A person could say that 'This K code has it's original, vin stamped motor' and technically be telling the truth, but the motor is missing nearly eight thousand dollars worth of parts, like the carb, fan, balancer, distributor, main bearing caps, etc... The 65 K codes had a unique set of motor mounts that don't look anything like the other 65 Mustang motor mounts, and they are very difficult to find, and extremely expensive when you do finally track down a set. And, just for fun, Ford made them very, very similar to the Fairlane motor mounts, but not identical, but it is extremely difficult to tell the K code mounts from the Fairlane mounts when they are bolted to the car, especially if they are all funky-looking and covered with dirt and grease and stuff.

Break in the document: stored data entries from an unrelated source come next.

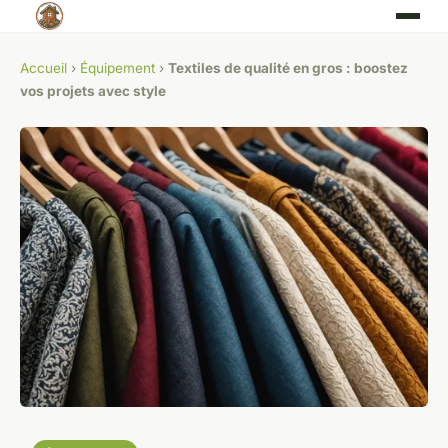
Accueil
›
Équipement
›
Textiles de qualité en gros : boostez
vos projets avec style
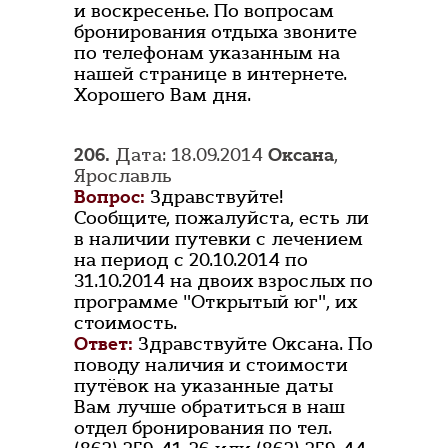
и воскресенье. По вопросам
бронирования отдыха звоните
по телефонам указанным на
нашей странице в интернете.
Хорошего Вам дня.
206.
Дата: 18.09.2014
Оксана
,
Ярославль
Вопрос:
Здравствуйте!
Сообщите, пожалуйста, есть ли
в наличии путевки с лечением
на период с 20.10.2014 по
31.10.2014 на двоих взрослых по
программе "Открытый юг", их
стоимость.
Ответ:
Здравствуйте Оксана. По
поводу наличия и стоимости
путёвок на указанные даты
Вам лучше обратиться в наш
отдел бронирования по тел.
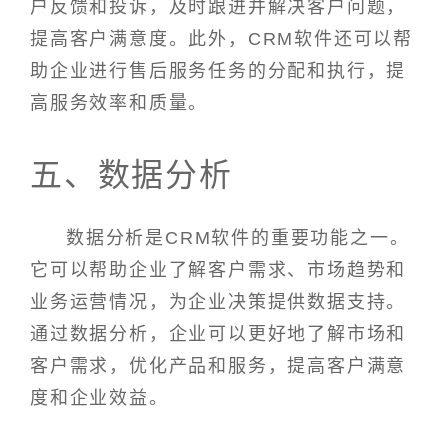
户反馈和投诉，及时跟进并解决客户问题，
提高客户满意度。此外，CRM软件还可以帮
助企业进行售后服务任务的分配和执行，提
高服务效率和质量。
五、数据分析
数据分析是CRM软件的重要功能之一。
它可以帮助企业了解客户需求、市场趋势和
业务运营情况，为企业决策提供数据支持。
通过数据分析，企业可以更好地了解市场和
客户需求，优化产品和服务，提高客户满意
度和企业效益。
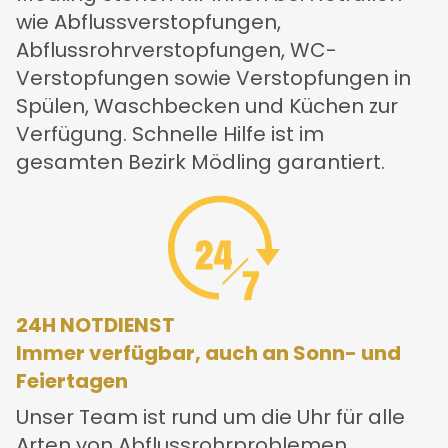
wie Abflussverstopfungen,
Abflussrohrverstopfungen, WC-
Verstopfungen sowie Verstopfungen in
Spülen, Waschbecken und Küchen zur
Verfügung. Schnelle Hilfe ist im
gesamten Bezirk Mödling garantiert.
24H NOTDIENST
Immer verfügbar, auch an Sonn- und
Feiertagen
Unser Team ist rund um die Uhr für alle
Arten von Abflussrohrproblemen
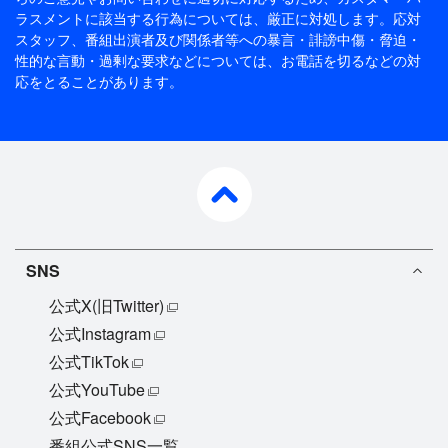
ラスメントに該当する行為については、厳正に対処します。応対
スタッフ、番組出演者及び関係者等への暴言・誹謗中傷・脅迫・
性的な言動・過剰な要求などについては、お電話を切るなどの対
応をとることがあります。
pagetop
SNS
公式X(旧Twitter)
公式Instagram
公式TikTok
公式YouTube
公式Facebook
番組公式SNS一覧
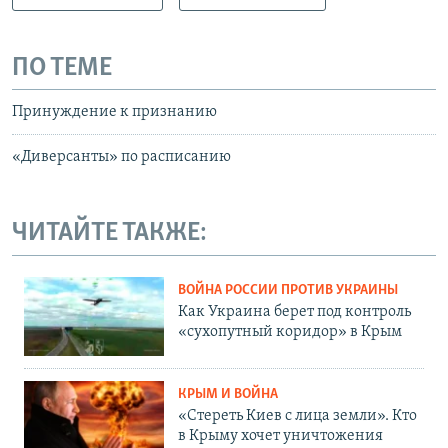
ПО ТЕМЕ
Принуждение к признанию
«Диверсанты» по расписанию
ЧИТАЙТЕ ТАКЖЕ:
ВОЙНА РОССИИ ПРОТИВ УКРАИНЫ
Как Украина берет под контроль
«сухопутный коридор» в Крым
КРЫМ И ВОЙНА
«Стереть Киев с лица земли». Кто
в Крыму хочет уничтожения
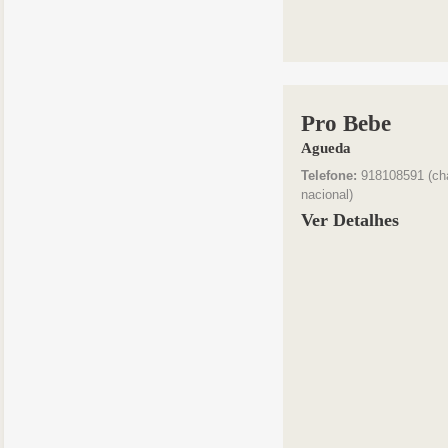
Pro Bebe
Agueda
Telefone:
918108591 (ch
nacional)
Ver Detalhes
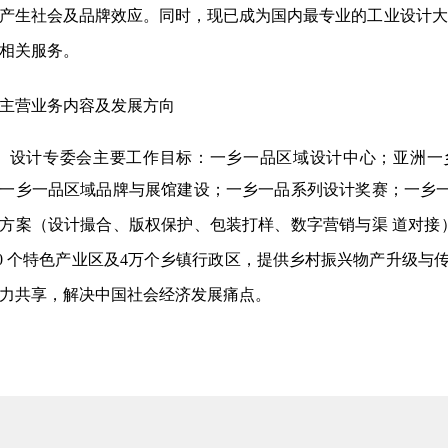
产生社会及品牌效应。同时，现已成为国内最专业的工业设计大赛
相关服务
。
主营业务内容及发展方向
设计专委会主要工作目标：一乡一品区域设计中心；亚洲一
一乡一品区域品牌与展馆建设；一乡一品系列设计奖赛；一乡
方案（设计撮合、版权保护、包装打样、数字营销与渠
道对接
000 个特色产业区及4
万个乡镇行政区，提供乡村振兴物产升级与
力共享，解决中国社会经济发展痛点。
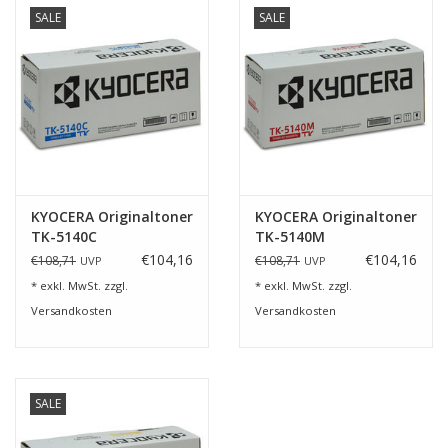
SALE
SALE
KYOCERA Originaltoner
KYOCERA Originaltoner
TK-5140C
TK-5140M
€104,16
€104,16
€108,71
€108,71
UVP
UVP
* exkl. MwSt. zzgl.
* exkl. MwSt. zzgl.
Versandkosten
Versandkosten
SALE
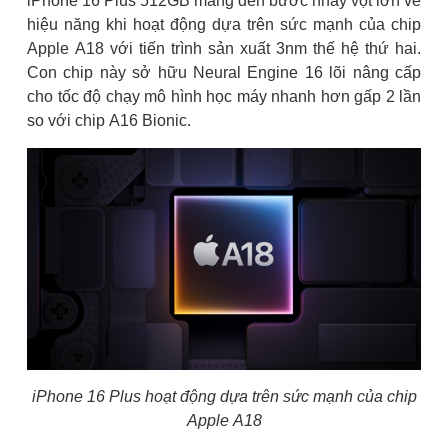
iPhone 16 Plus 512GB mang đến bước nhảy vọt lớn về
hiệu năng khi hoạt động dựa trên sức mạnh của chip
Apple A18 với tiến trình sản xuất 3nm thế hệ thứ hai.
Con chip này sở hữu Neural Engine 16 lõi nâng cấp
cho tốc độ chạy mô hình học máy nhanh hơn gấp 2 lần
so với chip A16 Bionic.
iPhone 16 Plus hoạt động dựa trên sức mạnh của chip
Apple A18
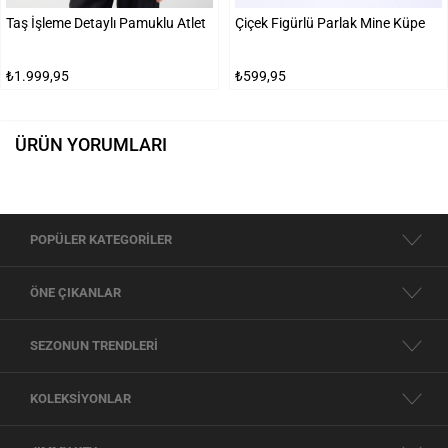
Taş İşleme Detaylı Pamuklu Atlet
Çiçek Figürlü Parlak Mine Küpe
₺1.999,95
₺599,95
ÜRÜN YORUMLARI
POPÜLER KATEGORİLER
ÖNE ÇIKANLAR
SEZONUN TRENDLERİ
KOLEKSİYONLAR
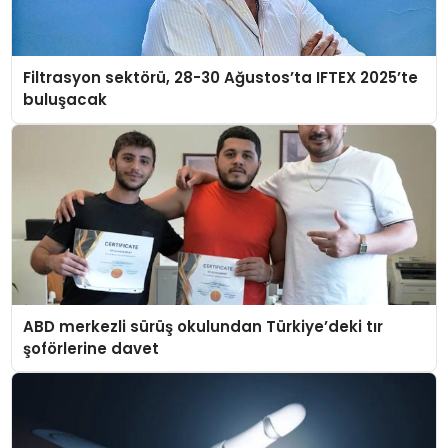
Filtrasyon sektörü, 28-30 Ağustos’ta IFTEX 2025’te
buluşacak
ABD merkezli sürüş okulundan Türkiye’deki tır
şoförlerine davet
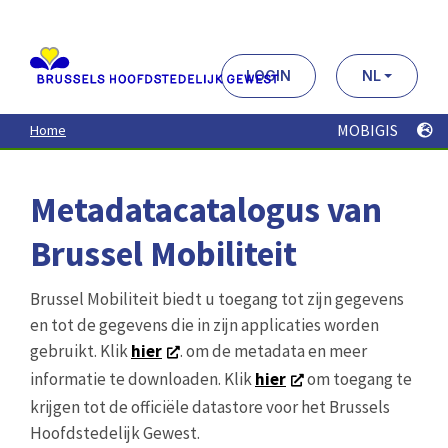
Aller
au
contenu
principal
LOGIN
NL
MOBIGIS
Home
Metadatacatalogus van
Brussel Mobiliteit
Brussel Mobiliteit biedt u toegang tot zijn gegevens
en tot de gegevens die in zijn applicaties worden
gebruikt. Klik
hier
. om de metadata en meer
informatie te downloaden. Klik
hier
om toegang te
krijgen tot de officiële datastore voor het Brussels
Hoofdstedelijk Gewest.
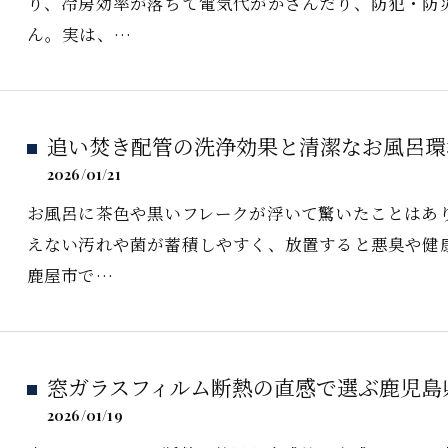
り、冷房効率が落ちて電気代がかさんだり、防犯・防
ん。実は、…
追い焚き配管の洗浄効果と清潔なお風呂環
2026/01/21
お風呂に茶色や黒いフレークが浮いて驚いたことはあ
えない汚れや菌が蓄積しやすく、放置すると悪臭や健
鹿屋市で…
窓ガラスフィルム断熱の直感で選ぶ鹿児島県
2026/01/19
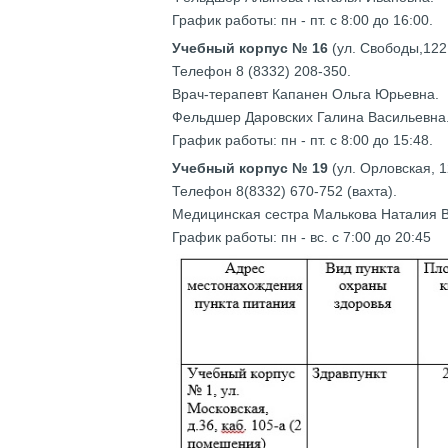
График работы: пн - пт. с 8:00 до 16:00.
Учебный корпус № 16
(ул. Свободы,122,
Телефон 8 (8332) 208-350.
Врач-терапевт Капанен Ольга Юрьевна.
Фельдшер Даровских Галина Васильевна
График работы: пн - пт. с 8:00 до 15:48.
Учебный корпус № 19
(ул. Орловская, 1
Телефон 8(8332) 670-752 (вахта).
Медицинская сестра Малькова Наталия 
График работы: пн - вс. с 7:00 до 20:45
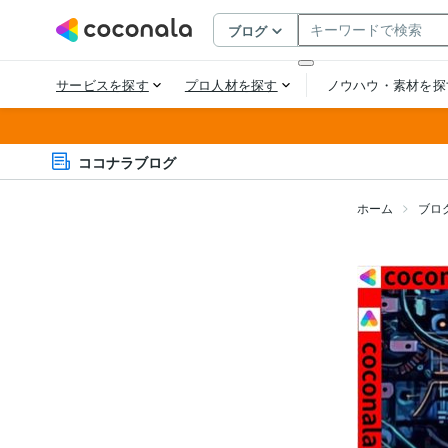
ココナラブログ
ホーム
ブロ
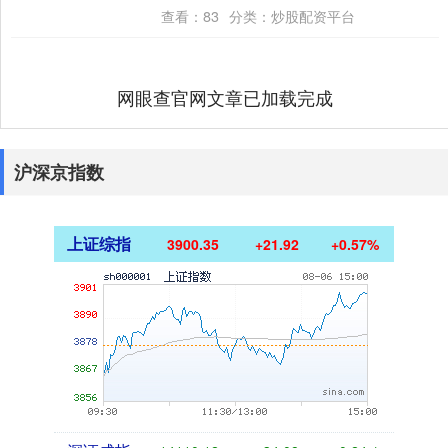
今年年底前降息的可能性，此前因伊朗冲突
查看：
83
分类：
炒股配资平台
推高能....
网眼查官网文章已加载完成
沪深京指数
上证综指
3900.35
+21.92
+0.57%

The bottom line is that, in order to accurately determine the fair market value of a 65/66 Mustang, someone that is thoroughly familiar with 65/66 Mustangs is going to have to have a look at the car in person. When someone asks me what a car is worth that I have never seen and don't know anyone that has, the only thing I can do is ask them to email the car to me and let have a look at it.

On a high dollar car, like a K code or a GT, there is no way to tell what a particular car is worth without having someone that knows exactly what to look for go and inspect the car in person.